Modelling Point Spread Function in Fluorescence Microscopy with a Sparse Combination of Gaussian Mixture: Trade-off between Accuracy and Efficiency

Deblurring is a fundamental inverse problem in bioimaging. It requires modelling the point spread function (PSF), which captures the optical distortions entailed by the image formation process. The PSF limits the spatial resolution attainable for a given microscope. However, recent applications require a higher resolution, and have prompted the development of super-resolution techniques to achieve sub-pixel accuracy. This requirement restricts the class of suitable PSF models to analog ones. In addition, deblurring is computationally intensive, hence further requiring computationally efficient models. A custom candidate fitting both requirements is the Gaussian model. However, this model cannot capture the rich tail structures found in both theoretical and empirical PSFs. In this paper, we aim at improving the reconstruction accuracy beyond the Gaussian model, while preserving its computational efficiency. We introduce a new class of analog PSF models based on Gaussian mixtures. The number of Gaussian kernels controls both the modelling accuracy and the computational efficiency of the model: the lower the number of kernels, the lower accuracy and the higher efficiency.

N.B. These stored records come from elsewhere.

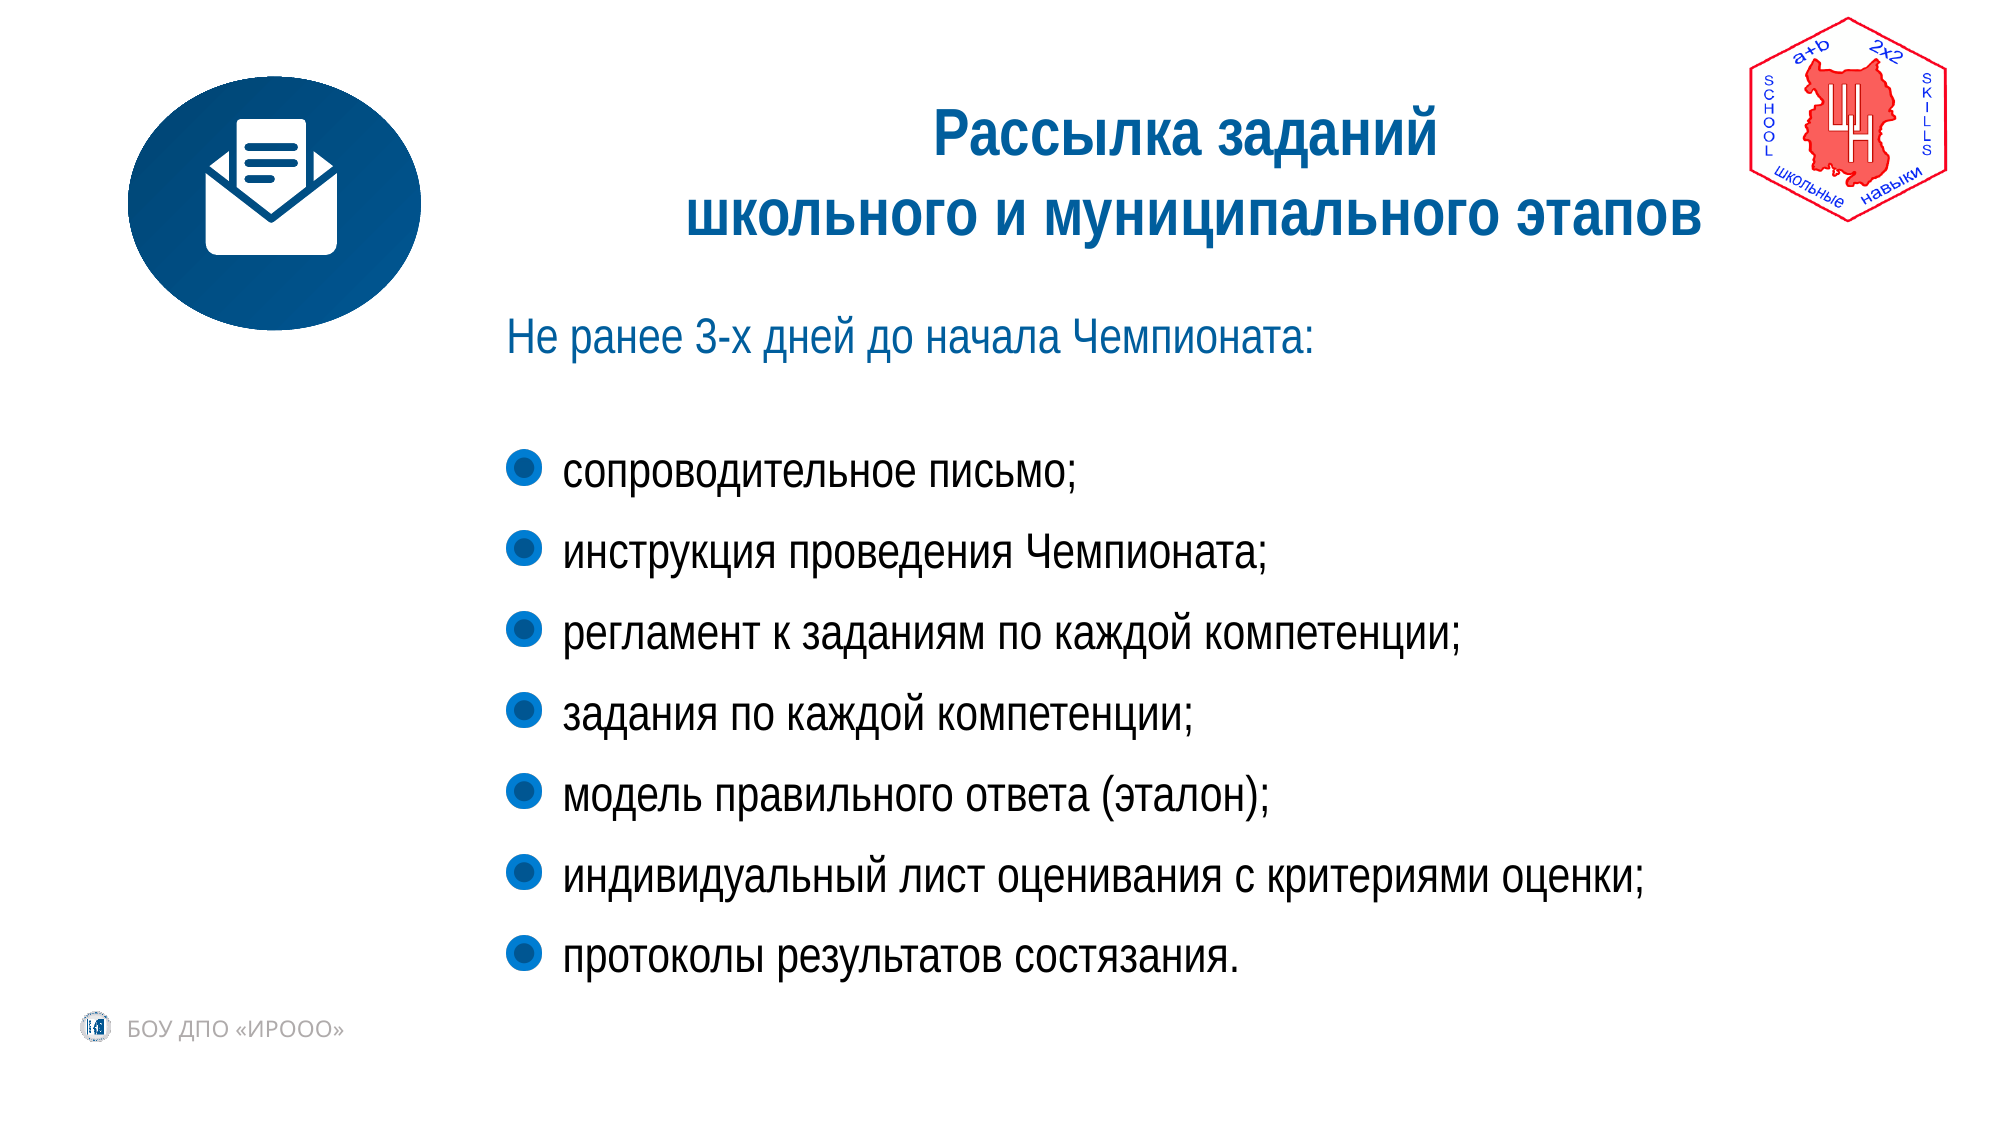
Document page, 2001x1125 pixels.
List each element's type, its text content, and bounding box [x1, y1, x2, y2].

picture [506, 935, 542, 971]
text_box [128, 76, 421, 331]
picture [1709, 0, 1987, 245]
picture [506, 692, 542, 728]
picture [506, 611, 542, 647]
picture [506, 530, 542, 566]
picture [506, 449, 542, 486]
text_box сопроводительное письмо; инструкция проведения Чемпионата; регламент к заданиям по каждой компетенции; задания по каждой компетенции; модель правильного ответа (эталон); индивидуальный лист оценивания с критериями оценки; протоколы результатов состязания. [491, 421, 1883, 991]
text_box Не ранее 3-х дней до начала Чемпионата: [491, 288, 1808, 372]
text_box Рассылка заданий школьного и муниципального этапов [424, 81, 1950, 257]
picture [506, 773, 542, 809]
picture [506, 854, 542, 890]
picture [80, 1011, 111, 1042]
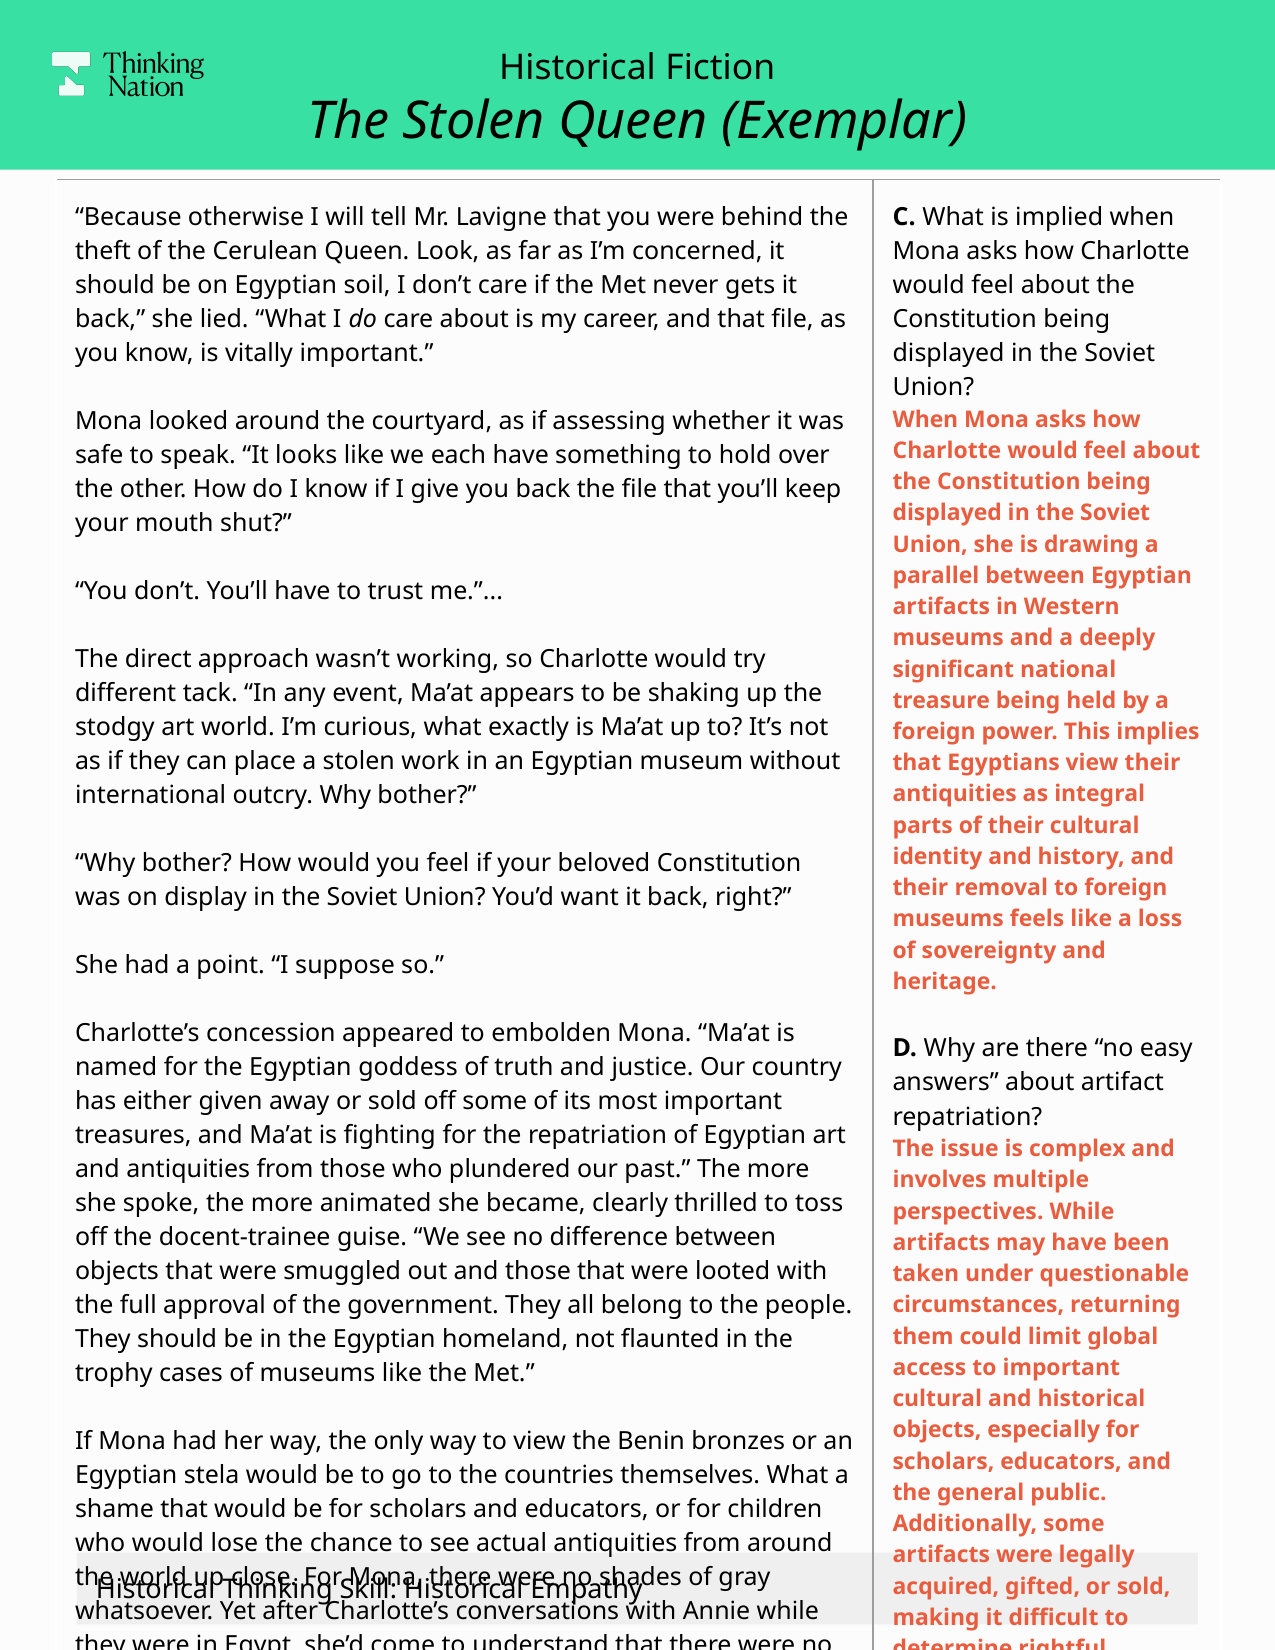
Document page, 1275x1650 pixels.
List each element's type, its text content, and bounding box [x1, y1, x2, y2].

text_box Historical Fiction The Stolen Queen (Exemplar) [0, 0, 1275, 170]
table_header “Because otherwise I will tell Mr. Lavigne that you were behind the theft of the Cerulean Queen. Look, as far as I’m concerned, it should be on Egyptian soil, I don’t care if the Met never gets it back,” she lied. “What I do care about is my career, and that file, as you know, is vitally important.” Mona looked around the courtyard, as if assessing whether it was safe to speak. “It looks like we each have something to hold over the other. How do I know if I give you back the file that you’ll keep your mouth shut?” “You don’t. You’ll have to trust me.”... The direct approach wasn’t working, so Charlotte would try different tack. “In any event, Ma’at appears to be shaking up the stodgy art world. I’m curious, what exactly is Ma’at up to? It’s not as if they can place a stolen work in an Egyptian museum without international outcry. Why bother?” “Why bother? How would you feel if your beloved Constitution was on display in the Soviet Union? You’d want it back, right?” She had a point. “I suppose so.” Charlotte’s concession appeared to embolden Mona. “Ma’at is named for the Egyptian goddess of truth and justice. Our country has either given away or sold off some of its most important treasures, and Ma’at is fighting for the repatriation of Egyptian art and antiquities from those who plundered our past.” The more she spoke, the more animated she became, clearly thrilled to toss off the docent-trainee guise. “We see no difference between objects that were smuggled out and those that were looted with the full approval of the government. They all belong to the people. They should be in the Egyptian homeland, not flaunted in the trophy cases of museums like the Met.” If Mona had her way, the only way to view the Benin bronzes or an Egyptian stela would be to go to the countries themselves. What a shame that would be for scholars and educators, or for children who would lose the chance to see actual antiquities from around the world up close. For Mona, there were no shades of gray whatsoever. Yet after Charlotte’s conversations with Annie while they were in Egypt, she’d come to understand that there were no easy answers to the question of repatriation. [57, 180, 872, 1650]
picture [35, 37, 210, 110]
table_header C. What is implied when Mona asks how Charlotte would feel about the Constitution being displayed in the Soviet Union? When Mona asks how Charlotte would feel about the Constitution being displayed in the Soviet Union, she is drawing a parallel between Egyptian artifacts in Western museums and a deeply significant national treasure being held by a foreign power. This implies that Egyptians view their antiquities as integral parts of their cultural identity and history, and their removal to foreign museums feels like a loss of sovereignty and heritage. D. Why are there “no easy answers” about artifact repatriation? The issue is complex and involves multiple perspectives. While artifacts may have been taken under questionable circumstances, returning them could limit global access to important cultural and historical objects, especially for scholars, educators, and the general public. Additionally, some artifacts were legally acquired, gifted, or sold, making it difficult to determine rightful ownership. [874, 180, 1220, 1650]
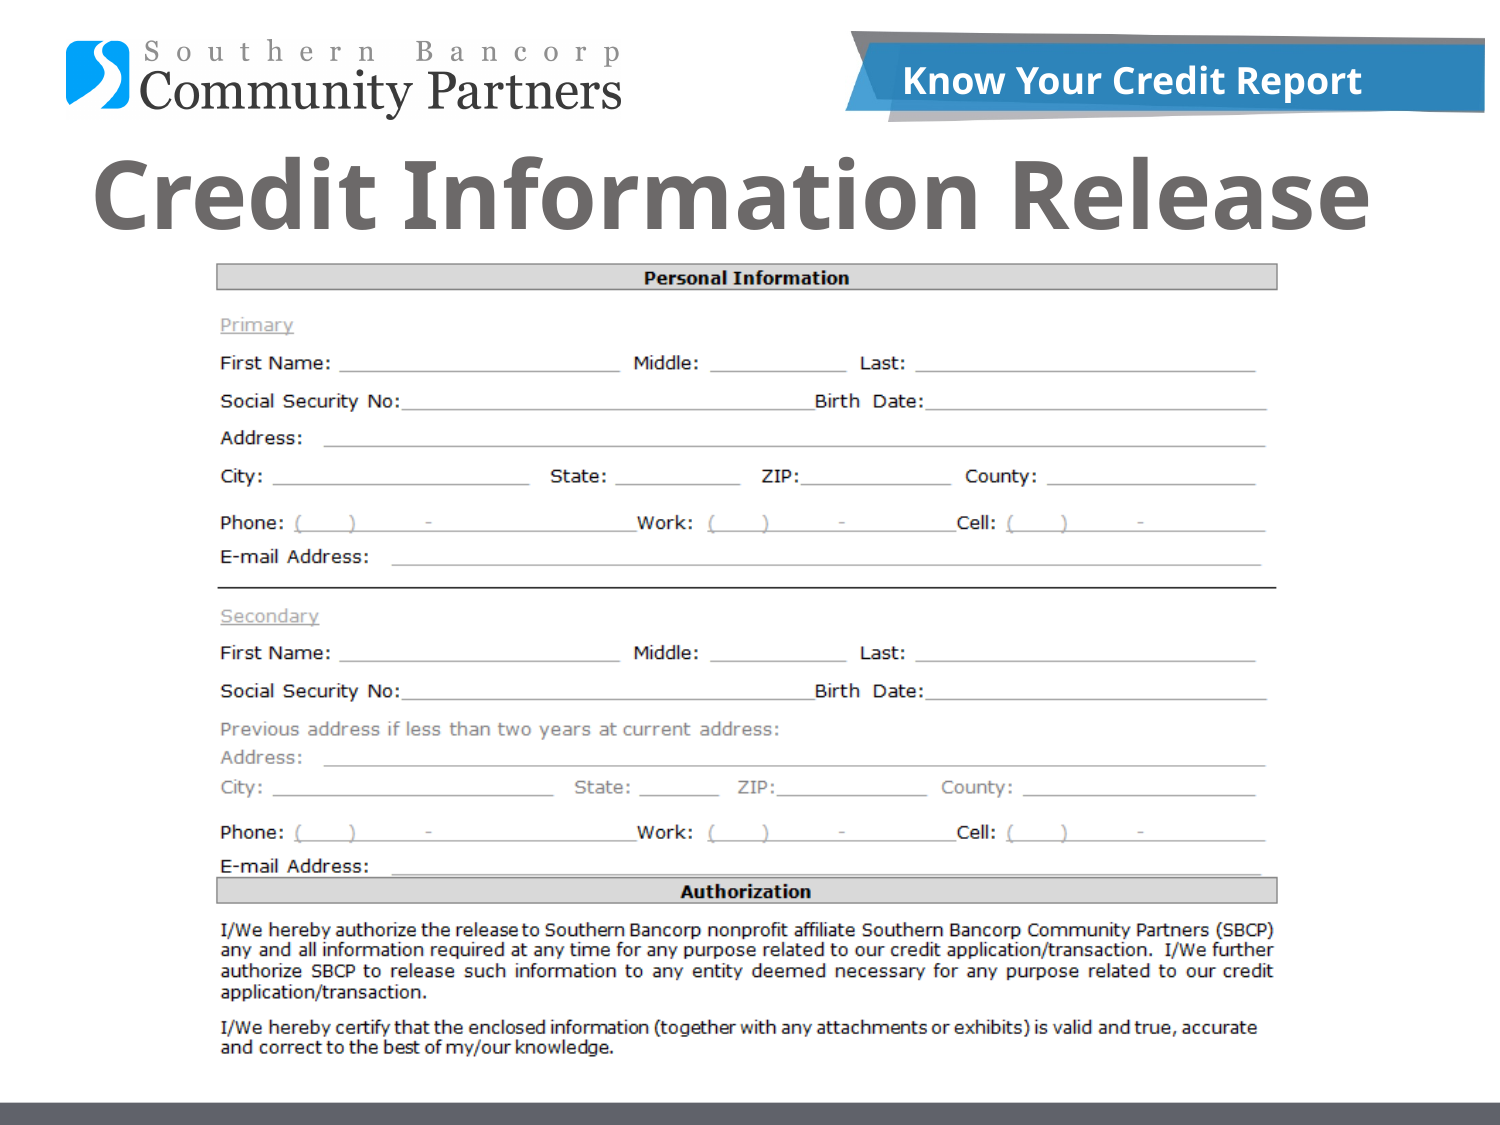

To explore the accuracy--efficiency trade-off, we propose a variational formulation of the PSF calibration problem, where a convex sparsity-inducing penalty on the number of Gaussian kernels allows trading accuracy for efficiency. We derive an efficient algorithm based on a fully-split formulation of alternating split Bregman. We assess our framework on synthetic and real data and demonstrate a better reconstruction accuracy in both geometry and photometry in point source localisation---a fundamental inverse problem in fluorescence microscopy.